## What needs to be done
Give an exact copy of the data that follows, but none of its pictures.

## Records supplied
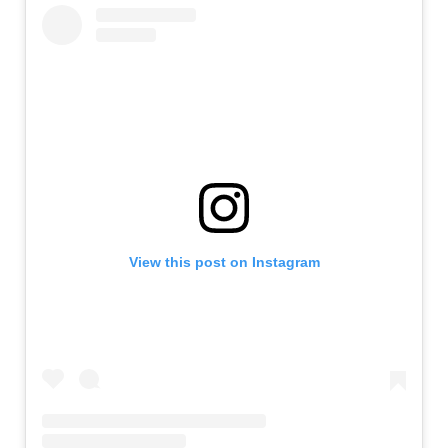
View this post on Instagram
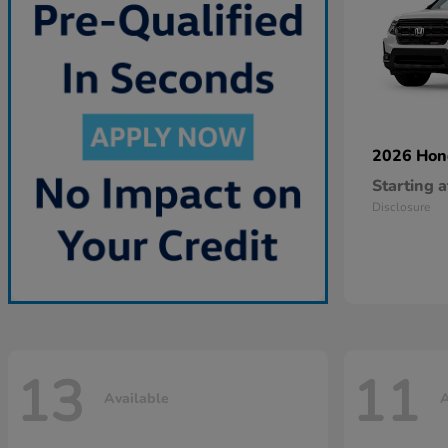
2026 Ho
Starting a
Disclosure
13
11
Available
A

## Written answer
View this post on Instagram
2026 Ho
Starting a
Disclosure
13
11
Available
A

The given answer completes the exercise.